_RECORDS PROVIDED_.
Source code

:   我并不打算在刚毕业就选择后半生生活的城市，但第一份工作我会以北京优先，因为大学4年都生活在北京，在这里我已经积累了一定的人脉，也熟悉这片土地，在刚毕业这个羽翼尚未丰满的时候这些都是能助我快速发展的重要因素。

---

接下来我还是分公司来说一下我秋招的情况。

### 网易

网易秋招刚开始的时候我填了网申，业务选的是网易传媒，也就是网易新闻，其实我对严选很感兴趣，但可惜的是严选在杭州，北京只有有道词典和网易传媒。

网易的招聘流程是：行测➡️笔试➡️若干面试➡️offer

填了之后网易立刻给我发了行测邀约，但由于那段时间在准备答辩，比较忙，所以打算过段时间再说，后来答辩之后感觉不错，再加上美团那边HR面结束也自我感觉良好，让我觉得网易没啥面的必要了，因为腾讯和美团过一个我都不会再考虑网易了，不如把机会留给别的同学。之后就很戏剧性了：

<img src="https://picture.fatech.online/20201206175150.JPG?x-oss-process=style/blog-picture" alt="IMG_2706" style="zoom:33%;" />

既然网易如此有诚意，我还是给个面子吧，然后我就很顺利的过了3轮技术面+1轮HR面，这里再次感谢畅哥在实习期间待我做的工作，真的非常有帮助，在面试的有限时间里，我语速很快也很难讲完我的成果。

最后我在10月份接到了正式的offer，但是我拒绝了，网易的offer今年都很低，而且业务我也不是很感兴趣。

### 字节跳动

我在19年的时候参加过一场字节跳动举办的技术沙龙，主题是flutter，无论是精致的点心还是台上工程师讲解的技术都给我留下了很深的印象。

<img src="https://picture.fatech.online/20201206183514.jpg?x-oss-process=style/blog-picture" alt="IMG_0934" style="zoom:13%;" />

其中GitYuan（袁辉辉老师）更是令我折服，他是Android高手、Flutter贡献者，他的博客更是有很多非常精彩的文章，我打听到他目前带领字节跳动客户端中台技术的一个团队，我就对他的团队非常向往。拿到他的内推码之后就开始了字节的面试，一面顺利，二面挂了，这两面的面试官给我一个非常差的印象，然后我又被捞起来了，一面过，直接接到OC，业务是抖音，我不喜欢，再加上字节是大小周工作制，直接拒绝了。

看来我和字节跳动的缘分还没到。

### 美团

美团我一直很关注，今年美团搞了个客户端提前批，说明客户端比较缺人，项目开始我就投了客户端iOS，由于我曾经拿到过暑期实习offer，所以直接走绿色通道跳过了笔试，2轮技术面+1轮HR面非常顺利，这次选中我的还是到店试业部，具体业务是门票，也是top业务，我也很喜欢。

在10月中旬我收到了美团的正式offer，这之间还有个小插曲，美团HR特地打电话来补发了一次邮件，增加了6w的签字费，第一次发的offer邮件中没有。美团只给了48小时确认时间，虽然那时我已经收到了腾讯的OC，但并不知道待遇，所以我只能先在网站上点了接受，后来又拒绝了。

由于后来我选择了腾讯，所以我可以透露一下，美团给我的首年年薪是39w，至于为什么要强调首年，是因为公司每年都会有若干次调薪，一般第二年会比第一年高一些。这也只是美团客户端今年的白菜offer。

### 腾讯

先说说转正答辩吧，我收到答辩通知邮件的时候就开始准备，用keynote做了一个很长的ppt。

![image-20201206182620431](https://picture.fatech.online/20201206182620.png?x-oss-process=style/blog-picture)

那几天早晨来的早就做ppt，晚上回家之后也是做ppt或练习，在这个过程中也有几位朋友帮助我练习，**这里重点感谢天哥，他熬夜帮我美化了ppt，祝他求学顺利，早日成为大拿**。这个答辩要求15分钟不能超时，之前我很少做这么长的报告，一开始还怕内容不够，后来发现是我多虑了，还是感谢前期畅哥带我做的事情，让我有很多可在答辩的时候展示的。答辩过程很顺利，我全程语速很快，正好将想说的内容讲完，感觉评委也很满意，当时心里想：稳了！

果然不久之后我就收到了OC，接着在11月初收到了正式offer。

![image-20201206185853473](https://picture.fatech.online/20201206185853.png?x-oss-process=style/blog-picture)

_WHAT IS REQUIRED_.
Wherever the string "image" is found in the entries, copy the line it sits in.

_WORKED SOLUTION_.
![image-20201206182620431](https://picture.fatech.online/20201206182620.png?x-oss-process=style/blog-picture)
![image-20201206185853473](https://picture.fatech.online/20201206185853.png?x-oss-process=style/blog-picture)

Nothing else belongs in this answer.